§ DATASET ENTRIES:

<<<<

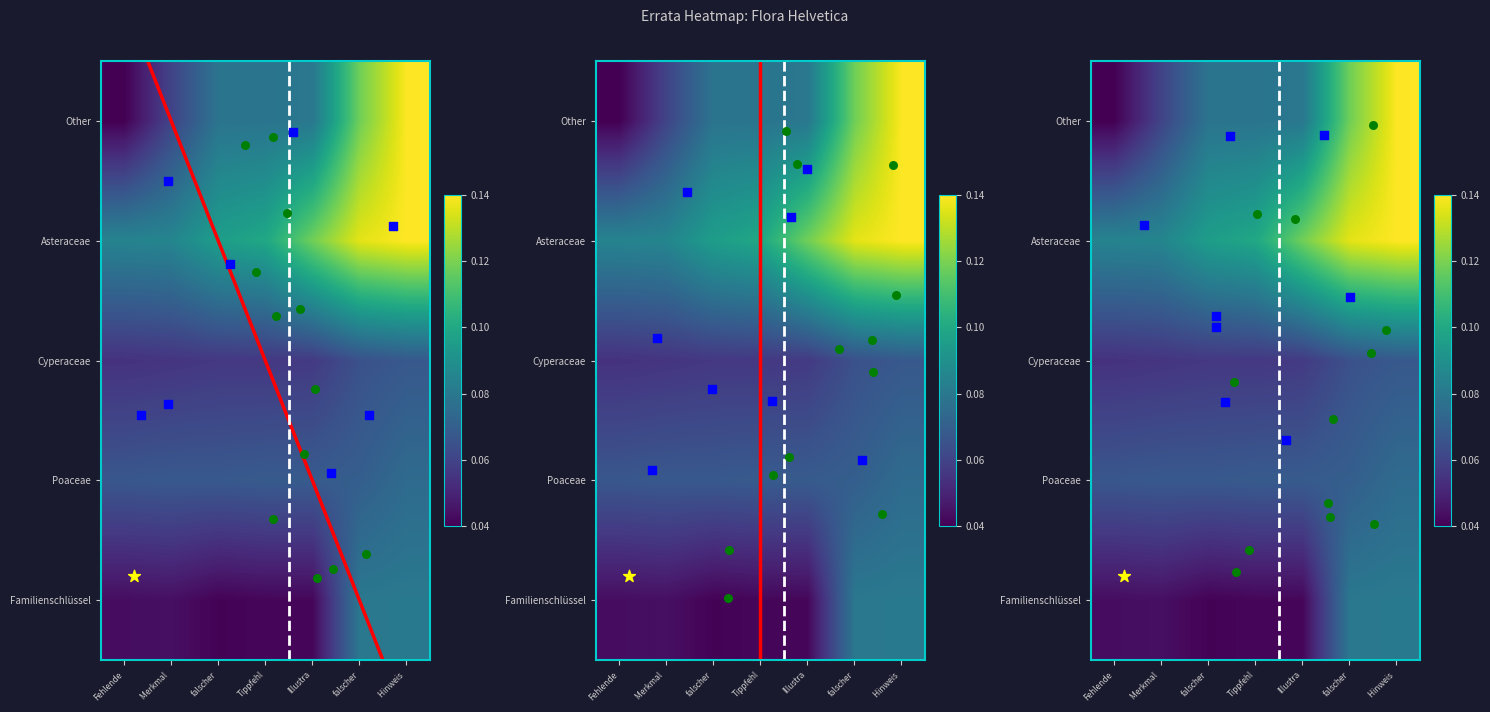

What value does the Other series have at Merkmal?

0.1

>>>>
<<<<

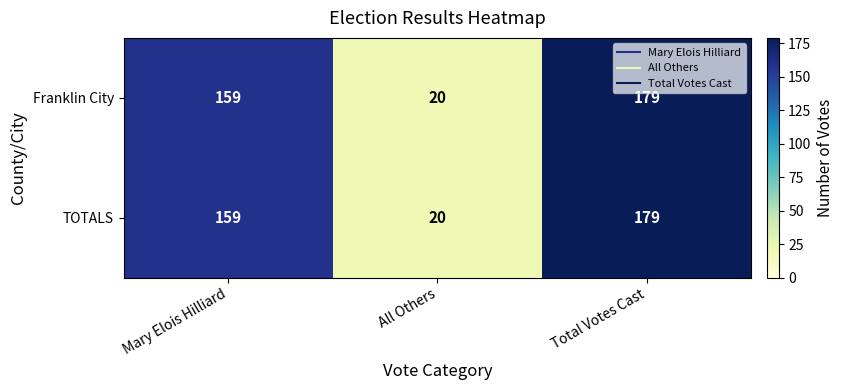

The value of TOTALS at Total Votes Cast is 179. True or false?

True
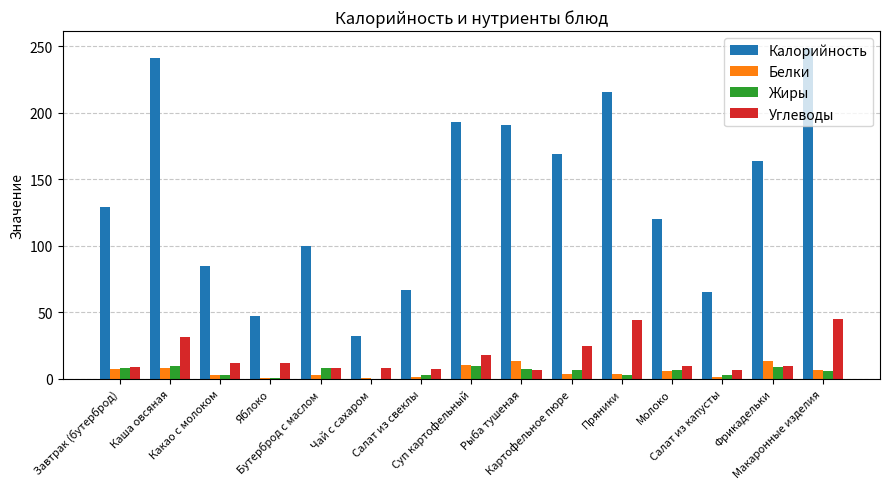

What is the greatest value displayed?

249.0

>>>>

§ EXERCISE PROMPT: Which lines in the entries above contain the word "What"? Pick out each of them and copy it.

§ ANSWER TO THIS EXERCISE:
What value does the Other series have at Merkmal?
What is the greatest value displayed?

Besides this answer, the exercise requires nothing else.